As this swirls around my head, we're in the midst of transitioning out of Babies Can't Wait (state services from birth-three years old). Next year she will likely go to a special needs preschool for two days a week. I'm certain the county will push for her to attend more based on their evaluation of her, but we want her to attend her typical preschool three days a week to continue the benefits of full inclusion. But how can I expect that she will be a contributing member in her typical classroom next year if she isn't able to communicate basic needs to her teachers and peers? I know there are plenty of kids who are not big talkers, and many that do not engage nearly as much as Ruby. But that's where the balancing act lies...she wants to be involved in everything, so often there is taking of toys, or pushing out of the way in place of words she has in her head but not on her lips.
Then, because once I get into this dark space, I'm unable to find my foundation for what I believe is right or working with Ruby in regards to everything, I second guess it all. Then I worry that I'm not giving her enough time to just be a kid without me interfering. Then I worry that I'm not allowing speech and OT things to just happen naturally (which is really not an option, as those of us working through some of these challenges with Down syndrome know).
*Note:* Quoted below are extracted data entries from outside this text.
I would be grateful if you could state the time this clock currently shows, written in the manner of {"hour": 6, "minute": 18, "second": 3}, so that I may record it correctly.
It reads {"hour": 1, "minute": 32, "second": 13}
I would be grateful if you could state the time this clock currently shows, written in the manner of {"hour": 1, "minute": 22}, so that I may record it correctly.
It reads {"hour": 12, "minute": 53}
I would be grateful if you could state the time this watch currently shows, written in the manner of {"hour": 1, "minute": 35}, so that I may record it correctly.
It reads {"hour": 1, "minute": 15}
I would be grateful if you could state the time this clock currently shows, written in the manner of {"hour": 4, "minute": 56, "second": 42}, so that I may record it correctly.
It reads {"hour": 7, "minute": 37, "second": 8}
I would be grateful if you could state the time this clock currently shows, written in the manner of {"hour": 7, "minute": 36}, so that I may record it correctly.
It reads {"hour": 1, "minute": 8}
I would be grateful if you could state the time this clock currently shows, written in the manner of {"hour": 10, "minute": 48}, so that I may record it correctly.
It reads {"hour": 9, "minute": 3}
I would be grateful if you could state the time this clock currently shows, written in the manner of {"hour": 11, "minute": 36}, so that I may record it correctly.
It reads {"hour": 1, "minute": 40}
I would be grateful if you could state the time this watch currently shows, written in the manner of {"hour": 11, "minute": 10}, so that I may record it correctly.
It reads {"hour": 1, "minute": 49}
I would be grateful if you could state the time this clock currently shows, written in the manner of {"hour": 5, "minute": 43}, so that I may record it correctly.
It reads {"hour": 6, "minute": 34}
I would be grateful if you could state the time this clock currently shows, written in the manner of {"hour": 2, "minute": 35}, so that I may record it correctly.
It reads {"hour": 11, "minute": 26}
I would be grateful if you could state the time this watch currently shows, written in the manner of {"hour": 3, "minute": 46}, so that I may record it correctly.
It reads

Then I worry that I'm mistaking my worrying and planning for things to do with
actual time working with Ruby and maybe I've got it all wrong and I need to be doing even more.
My opinion remains that she has so much to say, even though she has such limited speech. She's like this sunflower, not yet opened, but containing amazing color and size. But how will anyone know what is inside of her if she remains closed?
And that's where the fear creeps in. The fear that Ruby is not capable
of as much as I think she is. The fear that her potential
is being met; we are seeing it's entirety in her few jumbled words that are incomprehensible by most people. Enter the fear that inside of this closed flower are only a few petals.
You can see how quickly this spins out of control. You can see why it's not always a good idea to walk through the mansion of my mind. You can see why I sometimes opt to not say anything at all.